▶ Exercise instructions
Output the passage of the text on the Rowling plagiarism lawsuit that runs between "The imminent ebook" and "before they write?", inclusive, copying it word for word.

▶ Supplied text
-=-=-
Tag Archives: writing

Rowling plagiarism row rattles on; the sound of a broken system

Blind Justice?Remember me mentioning a plagiarism lawsuit filed against J K Rowling, wherein some dude claims prior art of the Harry Potter books because of his self-published work, and tries to take her for a whole lot of money?

Well, it’s soon to arrive in court, and Teresa Nielsen-Hayden has a good summary of matters from the publishing perspective; in a nutshell, the guy doesn’t have much of a hope of winning, and most commentators on the case demonstrate a massive misunderstanding of the authorial process. Or, in other words, the likelihood of two authors coming up with a similar idea is pretty high, and so you can’t really sue someone for publishing a book that uses an idea you once used. Or at least you shouldn’t be able to; nothing seems to stop people from trying, though. [image by hans s]

The problem is, as I’ve mentioned before, that copyright law (like most law) tends to favour the party which can afford the better legal respresentation, and that in the case of written fiction, precedents for the roadblocking of vaguely similar works by an author or their estate (a la the late Salinger) are corrosive to the creative process that copyright law is nominally intended to protect; stealing the work of others is wrong, certainly, but is reworking their themes or ideas only to be permitted within the limited (though flexible) framework of satire?

The imminent ebook explosion and recent high-profile flaps about critically-acclaimed works which involve some degree of plagiarised content only serve to emphasise how badly copyright law needs a comprehensive overhaul for the age of digital abundance. Left the way it is, the only people who’ll see any long term benefit will be specialist lawyers to media moguls, and most of them are currently busy making sure we have no idea what’s being decided in the ACTA treaty

Crowdfunding the creatives: should writers ask for money before they write?
-=-=-
(Records from a dataset)
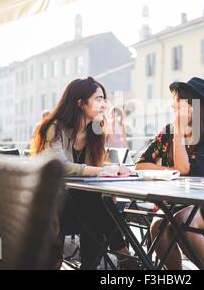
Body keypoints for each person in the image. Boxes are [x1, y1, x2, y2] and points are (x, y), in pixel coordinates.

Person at [32, 77, 135, 269]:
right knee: (95, 204)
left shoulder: (93, 133)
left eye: (104, 99)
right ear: (80, 103)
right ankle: (125, 258)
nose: (104, 104)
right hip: (49, 209)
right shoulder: (54, 127)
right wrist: (105, 171)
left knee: (96, 202)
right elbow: (59, 166)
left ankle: (115, 261)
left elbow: (93, 170)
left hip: (79, 208)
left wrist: (111, 172)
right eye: (98, 99)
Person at [136, 77, 204, 270]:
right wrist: (171, 171)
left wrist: (178, 133)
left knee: (181, 221)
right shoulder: (167, 132)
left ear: (194, 107)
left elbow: (188, 173)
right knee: (158, 227)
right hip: (172, 202)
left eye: (178, 101)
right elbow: (142, 164)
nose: (172, 105)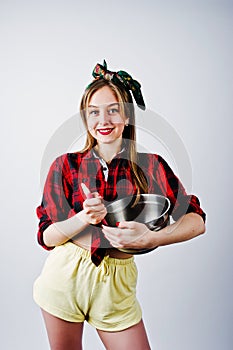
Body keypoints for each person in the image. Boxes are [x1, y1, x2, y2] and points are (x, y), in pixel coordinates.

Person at [33, 60, 206, 350]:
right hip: (65, 279)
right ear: (85, 118)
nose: (104, 120)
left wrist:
-=-=-
▶ Solution to this problem
The imminent ebook explosion and recent high-profile flaps about critically-acclaimed works which involve some degree of plagiarised content only serve to emphasise how badly copyright law needs a comprehensive overhaul for the age of digital abundance. Left the way it is, the only people who’ll see any long term benefit will be specialist lawyers to media moguls, and most of them are currently busy making sure we have no idea what’s being decided in the ACTA treaty

Crowdfunding the creatives: should writers ask for money before they write?